XXXII TAGORE FESTIVAL, 2023
Sunday, November 5
PLEASE NOTE THE CHANGE IN DATE AND VENUE
CHANNING MURRAY FOUNDATION
2:00 to 2:30 PM: Cultural Program by Students and Community Members
2:30 PM: TEA BREAK
3:00 PM: Seating begins for The Post Office
3:30 PM: The Post Office: Suman Mukhopadhyay presents Tagore for the 21st Century Stage
INFO ON SUMAN MUKHOPADHYAY’S EVENT(S)
The Festival, observed every year in honor of Rabindranath Tagore (1861-1941)– poet, dramatist, musician, philosopher, and humanist, who became the first non-European to receive the Nobel Prize for literature in 1913 –commemorates the Nobel Laureate’s visit to the UIUC campus in 1912 when he delivered a series lectures at the Channing Murray Chapel. Tagore’s creative genius has been celebrated here over the years with novel presentations of music, art, poetry, prose, and his overall philosophy. The Tagore Festival presents a unique, cross-cultural forum within which the Champaign-Urbana community explores Tagore’s legacy in the global context.
Suman Mukhopadhyay, an award-winning theater- and film director from Kolkata, and George A. Miller visiting artist in Illinois, will present The Post Office, a play by Rabindranath Tagore. Rabindranath Tagore (1861-1941), the first Asian Nobel Laureate in Literature (1913), was a polymath whose original Bengali poems, songs, plays, stories, and novels have been translated into almost every major language of the world. The Champaign-Urbana community and the University have a historic connection with Tagore, as it was in Urbana that Tagore delivered his first public lecture in the US in 1912. Suman Mukhopadhyay has directed Tagore’s work both on stage and on screen.

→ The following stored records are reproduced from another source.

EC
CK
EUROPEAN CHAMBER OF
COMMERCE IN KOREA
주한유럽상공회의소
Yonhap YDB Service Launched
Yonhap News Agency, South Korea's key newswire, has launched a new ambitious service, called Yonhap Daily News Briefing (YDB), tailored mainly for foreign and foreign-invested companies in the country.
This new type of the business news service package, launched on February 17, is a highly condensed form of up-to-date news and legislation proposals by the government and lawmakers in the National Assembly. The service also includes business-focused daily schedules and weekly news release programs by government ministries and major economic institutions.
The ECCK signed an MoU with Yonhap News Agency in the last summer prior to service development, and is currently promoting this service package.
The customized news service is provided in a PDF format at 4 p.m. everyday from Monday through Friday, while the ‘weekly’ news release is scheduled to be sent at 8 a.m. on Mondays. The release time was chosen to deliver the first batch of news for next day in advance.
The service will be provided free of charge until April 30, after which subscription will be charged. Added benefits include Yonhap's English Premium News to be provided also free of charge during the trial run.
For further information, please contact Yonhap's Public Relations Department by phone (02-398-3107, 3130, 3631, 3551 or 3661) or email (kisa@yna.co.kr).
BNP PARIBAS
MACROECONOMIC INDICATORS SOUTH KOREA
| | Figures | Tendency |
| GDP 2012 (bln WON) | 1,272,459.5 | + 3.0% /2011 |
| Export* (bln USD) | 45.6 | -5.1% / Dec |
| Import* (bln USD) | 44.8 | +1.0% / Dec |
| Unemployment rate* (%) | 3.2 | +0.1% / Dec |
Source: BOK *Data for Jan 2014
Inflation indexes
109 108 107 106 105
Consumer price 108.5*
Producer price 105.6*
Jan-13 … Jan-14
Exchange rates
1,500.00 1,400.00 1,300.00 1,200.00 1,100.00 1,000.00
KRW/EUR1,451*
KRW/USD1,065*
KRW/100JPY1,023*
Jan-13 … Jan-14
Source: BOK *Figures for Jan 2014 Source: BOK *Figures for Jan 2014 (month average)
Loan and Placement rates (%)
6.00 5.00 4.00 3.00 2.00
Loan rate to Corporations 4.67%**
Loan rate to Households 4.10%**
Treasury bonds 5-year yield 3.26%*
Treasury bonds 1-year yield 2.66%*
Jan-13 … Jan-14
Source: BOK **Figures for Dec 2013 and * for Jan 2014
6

The performance of the play will be based on two texts: Tagore’s original 1912 play The Post Office, and Vivek Narayan’s play Walking to the Sun: A Play on Tagore’s Post Office, which connects Tagore’s play with wartime Poland, where it was performed in translation. Following Narayan’s text, Mukhopadhyay will present a split stage, one area for the Warsaw Ghetto (the representative character is Janusz Korczak, a historical figure) and one for Amal’s home in the Indian village.
Suman Mukhopadhyay’s latest film, Nazarband (2022) will be screened on October 27, Friday, at 7 PM, at Knight Auditorium, Spurlock Museum.